# Greetings from a Dummy



## CHodapp (Feb 27, 2009)

Greetings, brethren. 

I am Chris Hodapp, the author of "Freemasons For Dummies" and "Solomon's Builders," and with Alice Von Kannon, "The templar Code For Dummies" and "Conspiracy Theories & Secret Societies For Dummies."

I'm the editor of The Journal of The Masonic Society. 

I am a ten year Mason, and a Past Master of two lodges in Indiana, Broad Ripple Lodge #643, and Lodge Vitruvian #767, Indiana's newest lodge, and its only European Concept lodge. I'm also a member of Delaware Lodge #46 in Muncie, Indiana, and African Lodge No. 459, PHA in Boston.

I'm a member of the York Rite (currently Sword Bearer in Indianapolis' Raper Commandery No. 1); the Indianapolis Valley of the Scottish Rite-Northern Masonic Jurisdiction; Murat Shrine; and currently serving as Sovereign Master of Allied Masonic Degrees Imhotep Council #434. I'm also a founding member of Levant Preceptory, Indiana's medieval period recreation Templar group.

And a mess of other stuff...

I was quite pleased to find this forum, as it was because of a Masonic funeral service for my father-in-law in Dallas that I joined the fraternity. So, Texas Freemasonry made me what I am today...


----------



## Erik X (Feb 27, 2009)

It's great to see you here, Brother. Your book and the book by Brother Brent Morris were the first books about Masonry I read before petitioning for the degrees.

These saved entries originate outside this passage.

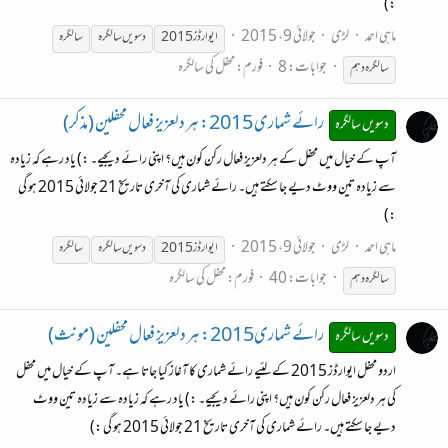
:)
ماہی احمد
لڑی
جولائی 9، 2015
ایوارڈز 2015
دسویں
سالگرہ
سالگرہ
جوابات: 8
فورم:
محفل کی سالگرہ
سالگرہ
دہم
رائے شماری 2015: ہر دلعزیز فعال محفلین (مذکر)
دسویں سالگرہ
آپ کے خیال میں محفل کے ہر دلعزیز فعال رکن کون ہیں؟ اپنی رائے دیجیے۔ :) یاد رہے کہ زیادہ
سے زیادہ تین ووٹ دیے جا سکتے ہیں۔ رائے شماری کی آخری تاریخ 21 جولائی 2015 ہو گی
:)
ماہی احمد
لڑی
جولائی 9، 2015
ایوارڈز 2015
دسویں
سالگرہ
سالگرہ
جوابات: 40
فورم:
محفل کی سالگرہ
سالگرہ
دہم
رائے شماری2015: ہر دلعزیز فعال محفلین (مونث)
دسویں سالگرہ
اردو محفل ایوارڈز 2015 کے لئیے رائے شماری کا آغاز کیا جاتا ہے۔ آپ کے خیال میں محفل
کی ہر دلعزیز فعال رکن کون ہیں؟ اپنی رائے دیجیے۔ :) یاد رہے کہ زیادہ سے زیادہ تین ووٹ
دیے جا سکتے ہیں۔ رائے شماری کی آخری تاریخ 21 جولائی 2015 ہو گی :)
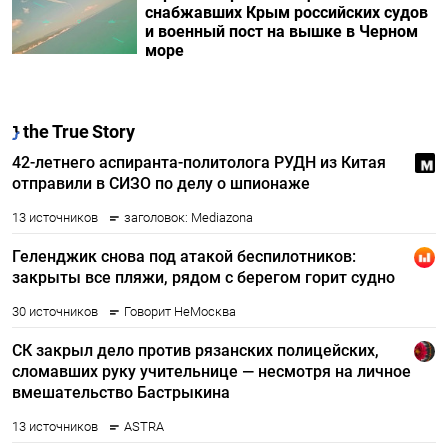
снабжавших Крым российских судов
и военный пост на вышке в Черном
море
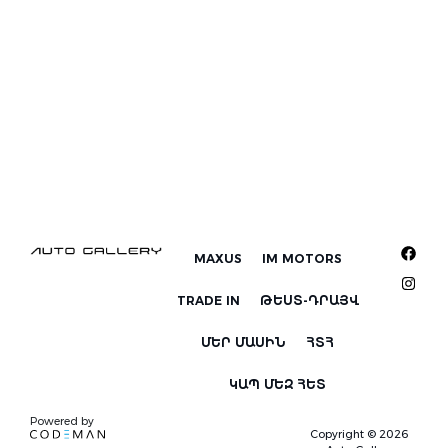
MAXUS
IM MOTORS
TRADE IN
ԹԵՍՏ-ԴՐԱՅՎ
ՄԵՐ ՄԱՍԻՆ
ՀՏՀ
ԿԱՊ ՄԵԶ ՀԵՏ
Powered by
Copyright © 2026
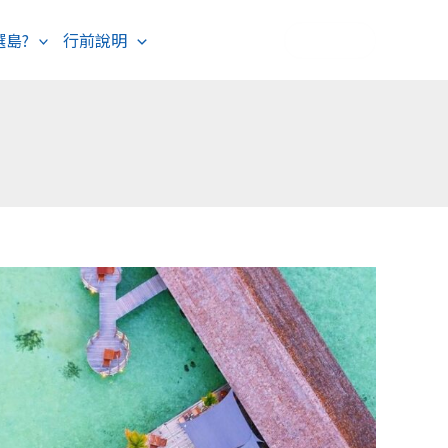
選島?
行前說明
海島度假
歐洲旅遊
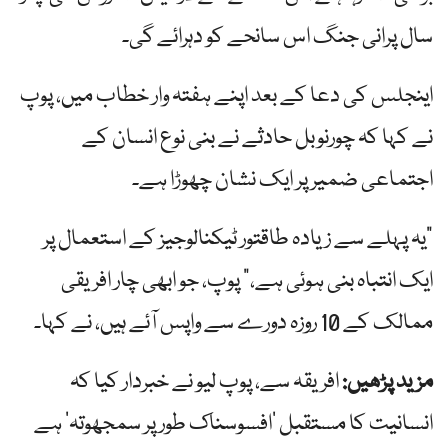
سال پرانی جنگ اس سانحے کو دہرائے گی۔
اینجلس کی دعا کے بعد اپنے ہفتہ وار خطاب میں، پوپ
نے کہا کہ چورنوبل حادثے نے بنی نوع انسان کے
اجتماعی ضمیر پر ایک نشان چھوڑا ہے۔
"یہ پہلے سے زیادہ طاقتور ٹیکنالوجیز کے استعمال پر
ایک انتباہ بنی ہوئی ہے،” پوپ، جو ابھی چار افریقی
ممالک کے 10 روزہ دورے سے واپس آئے ہیں، نے کہا۔
مزید پڑھیں:
افریقہ سے، پوپ لیو نے خبردار کیا کہ
انسانیت کا مستقبل ‘افسوسناک طور پر سمجھوتہ’ ہے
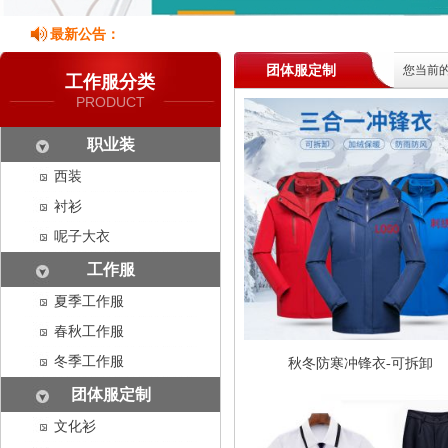
最新公告：
团体服定制
您当前
工作服分类
PRODUCT
职业装
西装
衬衫
呢子大衣
工作服
夏季工作服
春秋工作服
冬季工作服
秋冬防寒冲锋衣-可拆卸
团体服定制
文化衫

Maybe someday when you're not too busy you can tell us more about Lodge Vitruvian. I've seen the website and it is a very interesting concept that is gaining traction in my lodge.

-Erik


----------



## nick1368 (Feb 28, 2009)

welcome aboard Brother...glad Texas Freemasonary impressed you so.


----------



## Blake Bowden (Feb 28, 2009)

It's an honor to have you on the Forums! Please let me know if I may be of assistance.


----------



## CHodapp (Feb 28, 2009)

It's an honor to be here, brethren. 

BTW, I had a fantastic time at Perfect Union #10 about a month ago. My first Masonic trip to Texas.


----------



## jonesvilletexas (Feb 28, 2009)

Welcome Brother to the forum.


----------



## cmoreno85tx (Feb 28, 2009)

Welcome Brother !! I have to say that  Freemasonry for Dummies was the first Masonic text I read and really helped me make my decision to petition. Glad to have you here and let us know if you need anything Brother.


----------



## Bro. Stewart P.M. (Feb 28, 2009)

Welcome Brother Chris! It is good to once again see a familiar face!


----------



## Bro. Kurt P.M. (Mar 4, 2009)

Welcome to the Forum Brother.

Freemasonry for Dummies was the first book I bought while researching Freemasonry. Great book!

As a result of reading the book I toured the Detroit Masonic Temple.  What an awesome building !!!


----------



## Scotty32 (Mar 4, 2009)

I cannot say enough how happy we are to have you on our forum. Your literature has been a great help to masonry.


----------



## Jon D. Smith (Mar 4, 2009)

Welcome Brother!


----------



## CHodapp (Mar 6, 2009)

Scotty32Âº said:


> I cannot say enough how happy we are to have you on our forum. Your literature has been a great help to masonry.



Wow. First time anything I've written and "literature" have appeared in the same thought!

Many thanks.


----------